_Instructions to follow_
Using the passage on Richter's art, please explain why it is unusual that Richter personalized the two portraits as images of close relatives.

_Passage provided_

What is unusual, is that Richter has chosen to personalise both images by stating quite explicitly that these are portraits of close relatives. By inference, or with a little calculation on our part, it is also possible to say that both are based on photographs taken during the Third Reich. In the 1960s drawing attention to one’s personal and family history during this period of national shame, was rare in Germany and particularly in German art. (Joseph Beuys’s mythologising of his experiences in the war is perhaps the most famous exception to this. Anselm Kiefer was to make the war an important aspect of his art in the 1970s and 1980s, but this was not based on personal experiences, since he was born after the war.) That Richter should do so, but then to give few clues as to why he was doing so, is typical of his understated, undemonstrative art. Further investigation reveals that Richter’s Aunt Marianne developed schizophrenia during her teenage years. She was taken into a mental asylum, sterilised and subsequently killed.

'Stadtbild TR' (Townscape TR), 1969, 3 parts, oil on canvas 
‘Stadtbild TR’ (Townscape TR), 1969, 3 parts, oil on canvas

It thus becomes apparent that seemingly innocuous images of happy family life hide tragic histories. Richter never wears his heart on his sleeve—he hates emotionally explicit art—but this does not mean that his art has no emotional timbre at all. Indeed, it is all the more effective for lying beneath the surface. Once one begins to study Richter’s subject matter, it becomes apparent that patterns emerge. There are numerous images in the 1960s of smiling people and idylls of contentment, but these images often prove illusory on closer inspection.

The most contentious subject of all is terrorism, the ostensible theme of Richter’s series of paintings ‘October 18 1977’ that depicts members of the notorious Red Army Faction (RAF), including Andreas Baader, Gudrun Ensslin and Ulrike Meinhof, both alive and dead. This is probably the nearest Richter has ever come to showing overt emotion in any of his paintings. While always rejecting outright the RAF’s murderous violence and their attempts to overthrow the state, Richter can’t help but show pity for their fate. In particular, the difference between the dreamy, even romantic innocence of the young Ulrike Meinhof, seen in the painting ‘Portrait of a Young Woman’, 1988, and her lifeless, recumbent torso in ‘Dead Woman’, 1988, is very poignant.

_Recorded data_
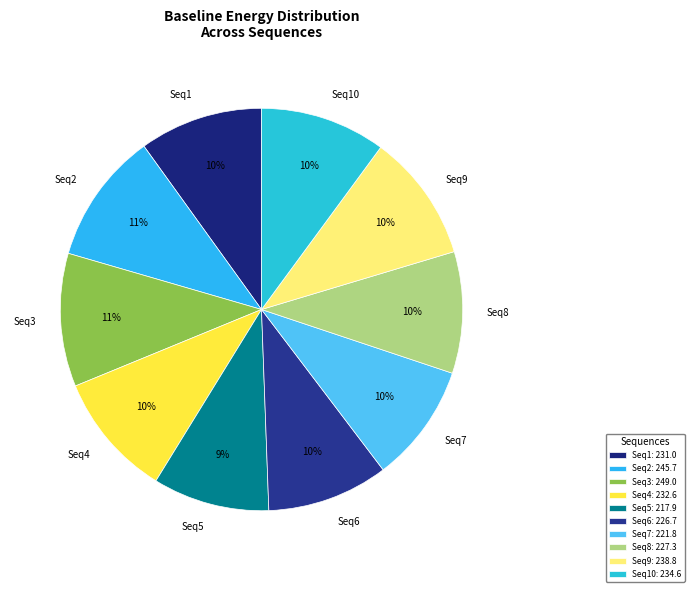

Approximately how many times larger is the value at Seq10 compared to Seq1?

1.0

_Solution to the problem_
Both portraits are based on photographs taken during the Third Reich. In the 1960s, drawing attention to one's personal and family history from that period of national shame was rare in Germany, and particularly in German art.